February 1708: A previously unknown London astrologer named Isaac Bickerstaff published an almanac in which he predicted the death by fever of the famous rival astrologer John Partridge on March 29 of that year. Partridge indignantly denied the prediction, but on March 30 Bickerstaff released a pamphlet announcing that he had been correct: Partridge was dead. It took a day for the news to settle in, but soon everyone had heard of the astrologer's demise. And so, on April 1st the joke came to full fruition when Partridge was woken by a sexton outside his window wanting to know if there were any orders for his funeral sermon. As hard as he tried, Partridge couldn't convince people that he wasn't dead. Bickerstaff, it turned out, was a pseudonym for the satirist Jonathan Swift. His prognosticatory prank worked so well that Partridge was eventually forced to stop publishing almanacs, unable to shake his reputation as the man whose death had been foretold.

#22: The Great Comic Strip Switcheroonie

April 1, 1997: When comic strip fans opened their papers, they discovered that their favorite strips looked different. Not only that, but in many cases characters from other strips popped up out of place. The reason for the chaos was the Great Comics Switcheroonie. Forty-six comic-strip artists conspired to pen each other's strips for the day. For instance, Scott Adams of Dilbert took over Family Circus by Bil Keane, where he added a touch of corporate cynicism to the family-themed strip by having the mother tell her kid to "work cuter, not harder." Jim Davis of Garfield took over Blondie, which allowed him to show his famous overweight cat eating one of Dagwood's sandwiches.

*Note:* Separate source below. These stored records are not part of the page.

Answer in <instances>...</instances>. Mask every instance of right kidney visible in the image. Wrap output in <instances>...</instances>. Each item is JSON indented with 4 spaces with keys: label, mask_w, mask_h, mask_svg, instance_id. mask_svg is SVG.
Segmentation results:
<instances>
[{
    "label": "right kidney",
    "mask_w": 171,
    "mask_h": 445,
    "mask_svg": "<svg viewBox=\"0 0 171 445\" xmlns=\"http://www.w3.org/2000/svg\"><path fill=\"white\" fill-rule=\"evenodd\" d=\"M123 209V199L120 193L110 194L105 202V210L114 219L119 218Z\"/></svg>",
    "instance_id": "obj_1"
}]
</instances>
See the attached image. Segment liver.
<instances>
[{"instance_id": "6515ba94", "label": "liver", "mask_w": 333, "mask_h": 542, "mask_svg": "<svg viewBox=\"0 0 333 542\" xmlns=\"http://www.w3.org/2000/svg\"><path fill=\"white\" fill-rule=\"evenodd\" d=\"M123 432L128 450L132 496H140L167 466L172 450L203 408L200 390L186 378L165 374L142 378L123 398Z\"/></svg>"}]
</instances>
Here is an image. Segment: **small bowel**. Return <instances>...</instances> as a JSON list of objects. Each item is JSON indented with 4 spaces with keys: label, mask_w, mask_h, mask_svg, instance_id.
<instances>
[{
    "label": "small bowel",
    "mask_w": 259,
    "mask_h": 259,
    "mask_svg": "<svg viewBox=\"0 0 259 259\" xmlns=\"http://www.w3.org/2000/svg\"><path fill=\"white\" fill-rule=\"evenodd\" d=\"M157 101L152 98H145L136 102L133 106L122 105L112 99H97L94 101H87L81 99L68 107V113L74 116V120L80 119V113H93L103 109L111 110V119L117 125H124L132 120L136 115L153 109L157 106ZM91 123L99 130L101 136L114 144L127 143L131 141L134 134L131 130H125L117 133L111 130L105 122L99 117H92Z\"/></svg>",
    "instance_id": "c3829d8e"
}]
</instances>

The stunt was masterminded by Rick Kirkman and Jerry Scott, creators of the Baby Blues comic strip. When asked why he participated, Scott Adams noted, "You don't get that many chances to tunnel under the fence."

#23: Space Needle Collapses

April 1, 1989: Seattle's "Almost Live" comedy show started their program with a news flash: the Seattle Space Needle had collapsed. A reporter presented the news, and then several shots of the Space Needle lying on its side in a pile of rubble were shown. The show's host, John Keister, appeared after a commercial break and assured viewers the announcement had only been a joke. Nevertheless, thousands of people were fooled. Staff at the Space Needle reported receiving over 700 calls from concerned viewers, and 911 lines jammed from the sudden rush of calls from people seeking more information. The false report remains infamous in Seattle to this day.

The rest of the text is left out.